EXERCISE INSTRUCTIONS
Gather the lines below that include the string "linejoin", copying each in full.

DATA RECORDS

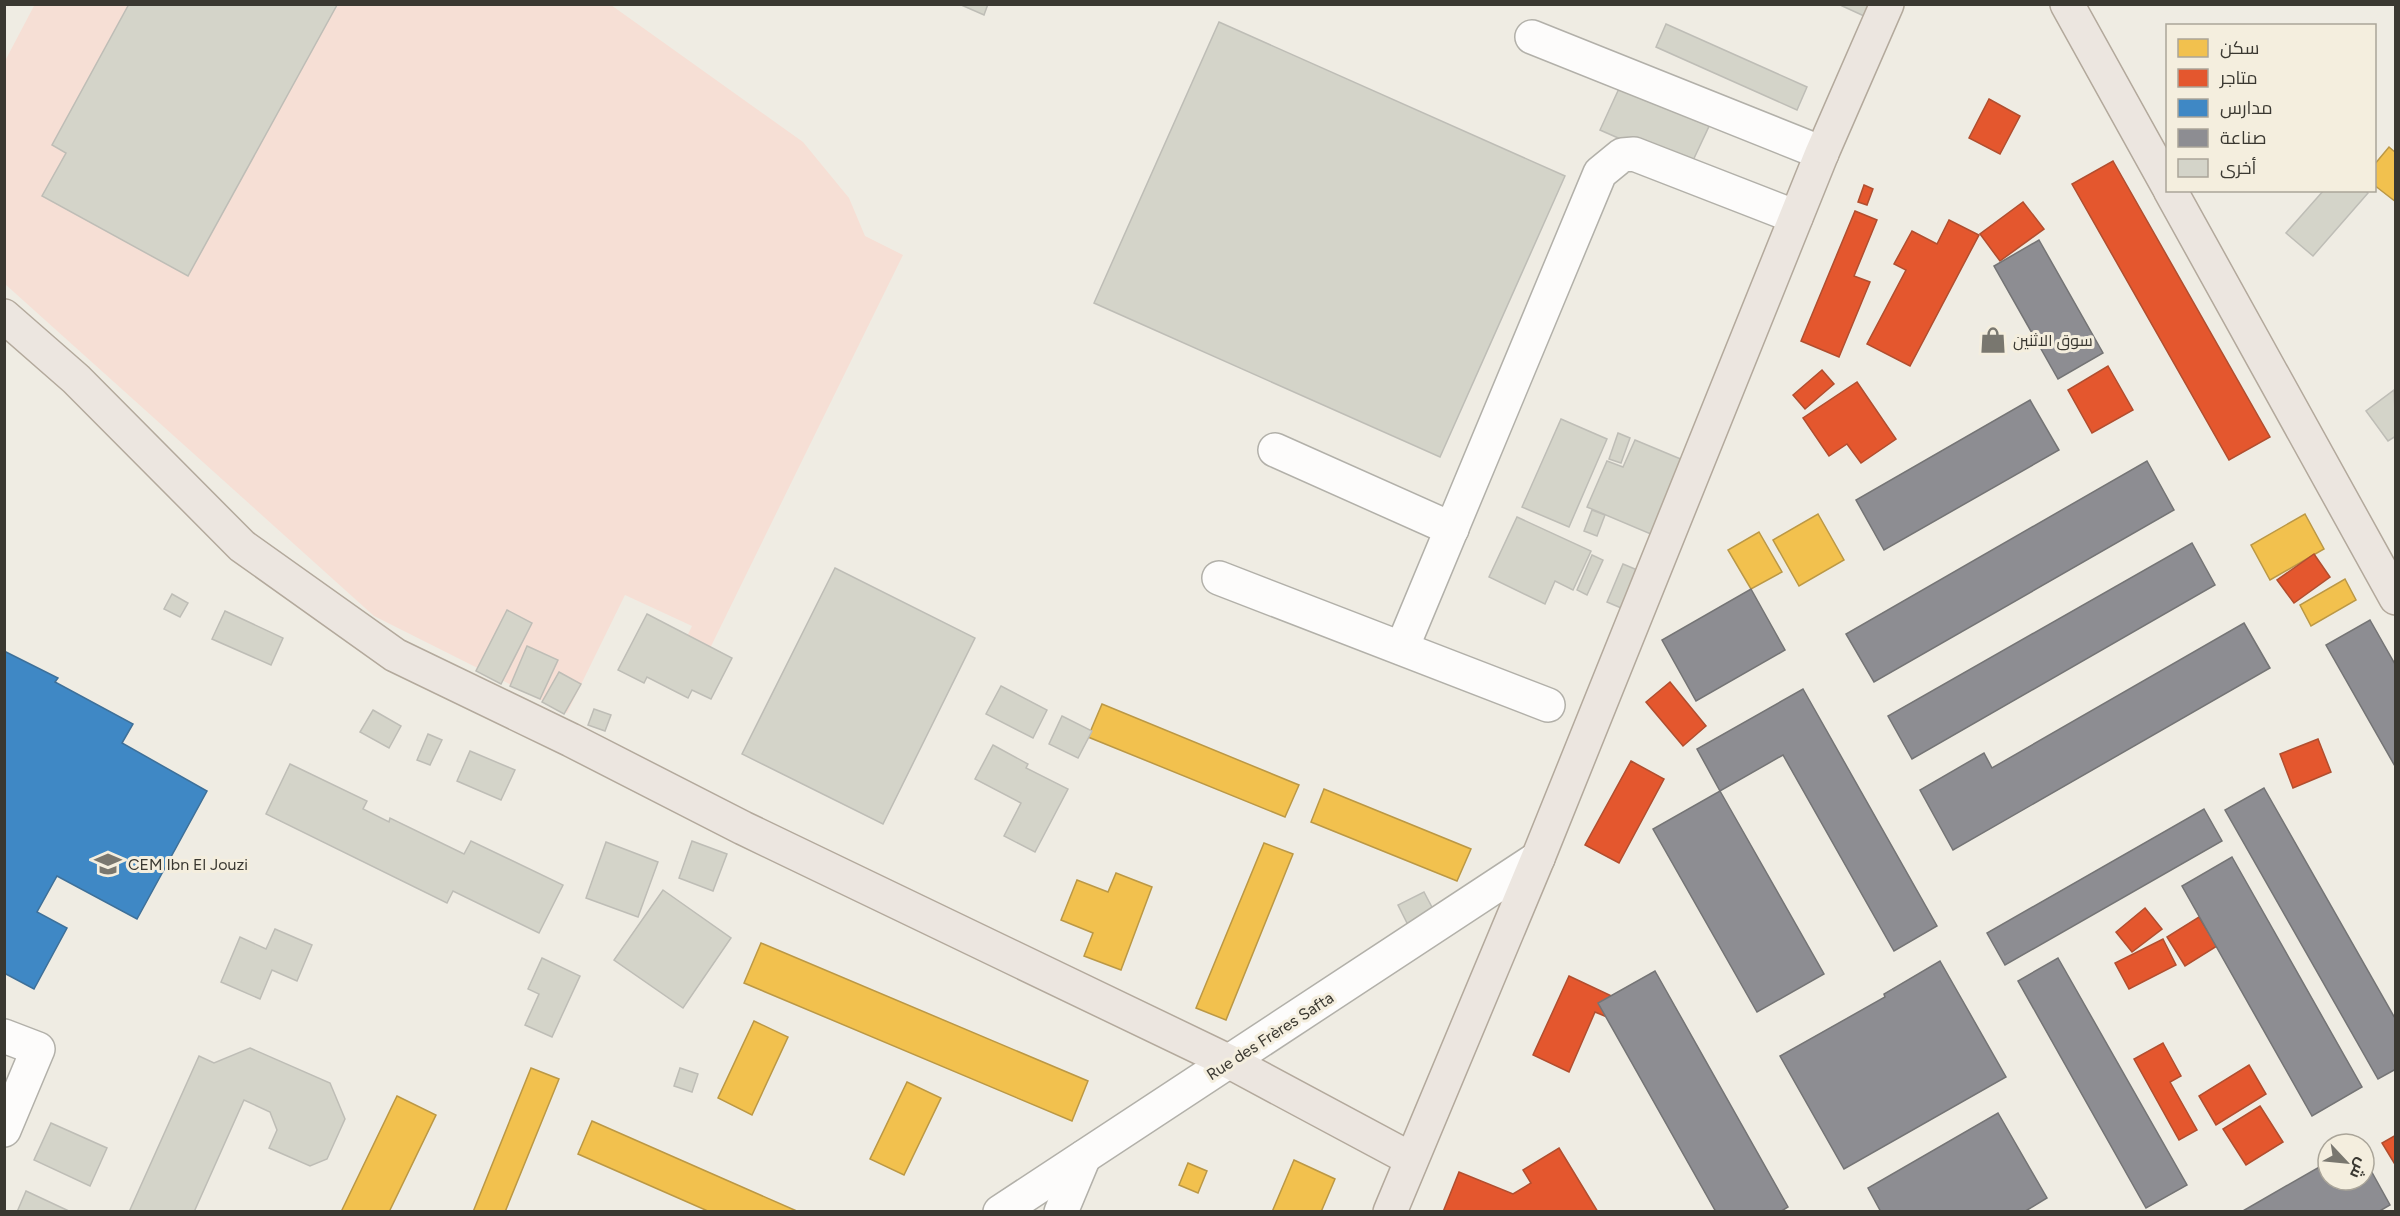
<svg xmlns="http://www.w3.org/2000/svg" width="2400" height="1216" viewBox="0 0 2400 1216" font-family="Figtree,Cairo,sans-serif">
	<rect width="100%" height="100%" fill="#efece3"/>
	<polygon fill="#f6dfd5" points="35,4 611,5 803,142 849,198 865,236 903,255 690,689 669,674 692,626 625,595 567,713 374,616 5,284 5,61"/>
	<g fill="#f2c14e" stroke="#bb9845" stroke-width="1.5">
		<polygon points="2389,147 2396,153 2396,202 2374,185 2374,165"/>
		<polygon points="1818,514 1844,560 1799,586 1773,540"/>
		<polygon points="2305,514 2324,549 2270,580 2251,545"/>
		<polygon points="1759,532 1782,572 1751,589 1728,550"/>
		<polygon points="2345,579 2356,600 2311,626 2300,605"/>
		<polygon points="1102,704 1299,785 1285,817 1088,737"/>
		<polygon points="1324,789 1471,849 1457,881 1311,822"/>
		<polygon points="1264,843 1293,854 1226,1020 1196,1008"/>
		<polygon points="1116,873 1152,887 1121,970 1084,956 1093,933 1061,920 1077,880 1108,892"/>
		<polygon points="761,943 1088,1081 1072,1121 744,983"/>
		<polygon points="754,1021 788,1037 752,1115 718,1098"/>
		<polygon points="531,1068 559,1079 505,1212 473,1212"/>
		<polygon points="907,1082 941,1098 904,1175 870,1159"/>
		<polygon points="397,1096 436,1115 389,1212 341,1212"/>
		<polygon points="592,1121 799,1212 710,1212 578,1154"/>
		<polygon points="1294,1160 1335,1179 1321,1212 1272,1212"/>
		<polygon points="1188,1163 1207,1171 1198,1193 1179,1185"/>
	</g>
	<g fill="#e4572e" stroke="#b14e2f" stroke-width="1.5">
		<polygon points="1989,99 2020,116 2000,154 1969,138"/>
		<polygon points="2113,161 2270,437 2229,460 2072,184"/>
		<polygon points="1864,185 1873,189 1867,205 1858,202"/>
		<polygon points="2023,202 2044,229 2000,261 1980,234"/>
		<polygon points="1855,211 1877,220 1854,276 1870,282 1839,357 1801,341"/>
		<polygon points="1949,220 1979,235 1910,366 1867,344 1906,270 1894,264 1912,231 1937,244"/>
		<polygon points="2108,366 2133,410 2092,433 2068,390"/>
		<polygon points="1822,370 1834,384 1805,409 1793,395"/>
		<polygon points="1857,382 1896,439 1861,463 1847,444 1829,456 1803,418"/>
		<polygon points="2314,554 2330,577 2294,603 2277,580"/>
		<polygon points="1670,682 1706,726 1683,746 1646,702"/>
		<polygon points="2318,739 2331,772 2293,788 2280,754"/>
		<polygon points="1631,761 1664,779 1619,863 1585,845"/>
		<polygon points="2145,908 2162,929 2132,952 2116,932"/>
		<polygon points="2199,917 2217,946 2185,966 2167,937"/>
		<polygon points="2163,939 2176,965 2129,989 2115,963"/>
		<polygon points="1569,976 1616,998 1607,1017 1595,1012 1569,1072 1533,1055"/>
		<polygon points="2163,1043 2181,1076 2170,1082 2197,1130 2179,1140 2134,1059"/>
		<polygon points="2249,1065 2266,1094 2216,1125 2199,1096"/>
		<polygon points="2260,1106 2283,1142 2246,1165 2223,1129"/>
		<polygon points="2396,1135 2396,1166 2382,1143"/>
		<polygon points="1559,1148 1598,1212 1443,1212 1459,1172 1513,1194 1531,1183 1523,1170"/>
	</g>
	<polygon fill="#3f88c5" stroke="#3e7099" stroke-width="1.5" points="4,651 58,678 55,682 133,724 122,743 207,791 137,919 57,876 37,912 67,928 34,989 4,973"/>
	<g fill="#8d8d92" stroke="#747475" stroke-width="1.5">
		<polygon points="2039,240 2103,353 2058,379 1994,266"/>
		<polygon points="2030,400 2059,450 1884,550 1856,500"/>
		<polygon points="2147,461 2174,510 1874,682 1846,634"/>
		<polygon points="2192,543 2215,585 1912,759 1888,716"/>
		<polygon points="1751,589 1785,650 1696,701 1662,640"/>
		<polygon points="2370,620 2396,666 2396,768 2326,645"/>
		<polygon points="2244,623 2270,668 1953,850 1920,790 1984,753 1992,768"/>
		<polygon points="1803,689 1937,926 1894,951 1783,755 1720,791 1697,749"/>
		<polygon points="2264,788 2396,1020 2396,1069 2378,1079 2225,810"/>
		<polygon points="1720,791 1824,974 1757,1012 1653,829"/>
		<polygon points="2204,809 2222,841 2005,965 1987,933"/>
		<polygon points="2232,857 2362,1087 2312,1116 2182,886"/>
		<polygon points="2058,958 2187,1185 2146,1208 2018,981"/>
		<polygon points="1940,961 2006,1077 1844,1169 1780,1056 1885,997 1884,994"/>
		<polygon points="1655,971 1788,1207 1780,1212 1716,1212 1598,1003"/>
		<polygon points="1998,1113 2047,1198 2024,1212 1881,1212 1868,1188"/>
		<polygon points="2364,1158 2390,1205 2378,1212 2241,1212 2328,1162 2328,1180 2364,1180"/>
	</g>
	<g fill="#d4d4c9" stroke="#bebdb6" stroke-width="1.5">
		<polygon points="129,4 337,5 188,276 42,196 66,153 52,145"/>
		<polygon points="959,4 988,4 984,15"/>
		<polygon points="1838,4 1885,4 1877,22"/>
		<polygon points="1219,22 1565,176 1440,457 1094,303"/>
		<polygon points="1666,24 1807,87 1797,110 1656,47"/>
		<polygon points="1622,82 1711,122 1689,169 1600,130"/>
		<polygon points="2324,190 2365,190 2368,193 2313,256 2286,233"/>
		<polygon points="2394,390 2396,436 2388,441 2366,411"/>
		<polygon points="1561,419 1607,439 1569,527 1522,507"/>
		<polygon points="1618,433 1630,438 1621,463 1609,459"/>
		<polygon points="1635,440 1695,465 1665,540 1587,507 1607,461 1623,467"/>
		<polygon points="1592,510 1605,515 1597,536 1584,531"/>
		<polygon points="1517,517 1591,551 1573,590 1555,581 1545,604 1489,577"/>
		<polygon points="1592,555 1603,560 1587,595 1577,590"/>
		<polygon points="1623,564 1649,575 1633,613 1607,602"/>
		<polygon points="835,568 975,638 883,824 742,754"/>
		<polygon points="172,594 188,603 180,617 164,609"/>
		<polygon points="507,610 532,623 501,684 476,671"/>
		<polygon points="225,611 283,638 271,665 212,639"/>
		<polygon points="647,614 732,658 711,699 692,690 688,698 647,677 644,683 618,670"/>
		<polygon points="527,646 558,660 540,699 510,686"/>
		<polygon points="559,672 581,684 564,714 542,702"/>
		<polygon points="1001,686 1047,710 1033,738 986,714"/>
		<polygon points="594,709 611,715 605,731 588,725"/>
		<polygon points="373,710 401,726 389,748 360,732"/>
		<polygon points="1062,716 1092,731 1078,758 1049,744"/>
		<polygon points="428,734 442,740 430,765 417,760"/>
		<polygon points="993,745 1028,764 1026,768 1068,789 1035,852 1004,836 1021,803 975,779"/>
		<polygon points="470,751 515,770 501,800 457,781"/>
		<polygon points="290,764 367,801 363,809 389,822 390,818 464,854 471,841 563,885 539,933 453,891 447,903 266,814"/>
		<polygon points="692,841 727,854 713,891 679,878"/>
		<polygon points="606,842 658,862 638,917 586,898"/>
		<polygon points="663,890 731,938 683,1008 614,960"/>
		<polygon points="1424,892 1435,913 1409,927 1398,905"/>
		<polygon points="275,929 312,945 297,981 272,970 260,999 221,982 240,937 266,949"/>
		<polygon points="542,958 580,976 552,1037 525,1025 539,994 528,989"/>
		<polygon points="250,1048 330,1083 345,1119 327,1159 310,1166 269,1148 277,1130 270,1112 244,1100 194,1212 129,1212 199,1056 214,1063"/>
		<polygon points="680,1068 698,1074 692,1092 674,1086"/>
		<polygon points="51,1123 107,1148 90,1186 34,1160"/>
		<polygon points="26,1191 71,1212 17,1212"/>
	</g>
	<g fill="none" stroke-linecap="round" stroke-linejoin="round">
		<defs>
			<g id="minor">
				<polyline points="1532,37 1822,153"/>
				<polyline points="1275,450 1452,529"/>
				<polyline points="1219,578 1548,705"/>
				<polyline points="1402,648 1600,173 1622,155 1634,154 1796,217"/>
				<polyline points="4,1036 38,1049 4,1130"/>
				<polyline points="1000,1212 1538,858"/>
				<polyline points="1061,1212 1084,1157"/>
			</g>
			<g id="major">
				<polyline points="2067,4 2168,186"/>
				<polyline points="2170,190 2396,598"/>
				<polyline points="4,316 76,379 242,546 395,655 571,740 743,828 1230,1062 1411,1159"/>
				<polyline points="1390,1212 1538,858 1822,153 1887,4"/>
			</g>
		</defs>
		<use href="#minor" stroke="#b2b0a9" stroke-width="36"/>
		<use href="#major" stroke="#b3a99c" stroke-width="36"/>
		<use href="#minor" stroke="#fdfcfb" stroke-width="33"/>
		<use href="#major" stroke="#ece6e0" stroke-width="33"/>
	</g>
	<defs>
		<symbol id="shop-bare" viewBox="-9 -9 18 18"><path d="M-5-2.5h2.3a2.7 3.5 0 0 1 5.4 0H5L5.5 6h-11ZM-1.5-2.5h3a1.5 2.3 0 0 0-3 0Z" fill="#79776f" stroke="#f4eede" stroke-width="2.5" paint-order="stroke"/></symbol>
		<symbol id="school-bare" viewBox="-9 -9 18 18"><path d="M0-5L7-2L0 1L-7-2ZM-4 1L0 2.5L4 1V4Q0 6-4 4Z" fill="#79776f" stroke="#f4eede" stroke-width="2.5" paint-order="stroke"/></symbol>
	</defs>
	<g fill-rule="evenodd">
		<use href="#shop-bare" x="1974" y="321" width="38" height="38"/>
		<use href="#school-bare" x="89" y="845" width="38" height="38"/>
	</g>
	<g text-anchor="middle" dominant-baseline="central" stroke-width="6" stroke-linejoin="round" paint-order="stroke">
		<g font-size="16" fill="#3a3831" stroke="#f4eede" text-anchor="start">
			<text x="2013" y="340">ﺳﻮق اﻻﺛﻨﻴﻦ</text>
			<text x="128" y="864">CEM Ibn El Jouzi</text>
		</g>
		<g font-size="16" fill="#3a3831" stroke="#f4eede">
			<text transform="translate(1270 1036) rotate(-33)">Rue des Frères Safta</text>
		</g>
	</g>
	<rect width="2400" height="1216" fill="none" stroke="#3a3831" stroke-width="12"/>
	<rect x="2166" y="24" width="210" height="168" fill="#f4eede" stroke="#aaa599" stroke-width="1.5"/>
	<rect x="2178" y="39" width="30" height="18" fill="#f2c14e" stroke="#aaa599" stroke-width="1.5"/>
	<text x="2220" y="54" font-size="18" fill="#3a3831">سكن</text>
	<rect x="2178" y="69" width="30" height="18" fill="#e4572e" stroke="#aaa599" stroke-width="1.5"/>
	<text x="2220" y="84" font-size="18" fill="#3a3831">متاجر</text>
	<rect x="2178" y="99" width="30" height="18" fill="#3f88c5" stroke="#aaa599" stroke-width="1.5"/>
	<text x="2220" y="114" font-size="18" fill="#3a3831">مدارس</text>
	<rect x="2178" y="129" width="30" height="18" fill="#8d8d92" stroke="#aaa599" stroke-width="1.5"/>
	<text x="2220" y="144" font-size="18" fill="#3a3831">صناعة</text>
	<rect x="2178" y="159" width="30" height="18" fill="#d4d4c9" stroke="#aaa599" stroke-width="1.5"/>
	<text x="2220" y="174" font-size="18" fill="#3a3831">أخرى</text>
	<g transform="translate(2346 1162) rotate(116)"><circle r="28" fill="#f4eede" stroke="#aaa599" stroke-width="1.5"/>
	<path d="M0-4.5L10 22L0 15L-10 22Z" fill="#79776f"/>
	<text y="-9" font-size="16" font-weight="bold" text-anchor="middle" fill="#3a3831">ش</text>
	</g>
</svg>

EXERCISE ANSWER
	<g fill="none" stroke-linecap="round" stroke-linejoin="round">
	<g text-anchor="middle" dominant-baseline="central" stroke-width="6" stroke-linejoin="round" paint-order="stroke">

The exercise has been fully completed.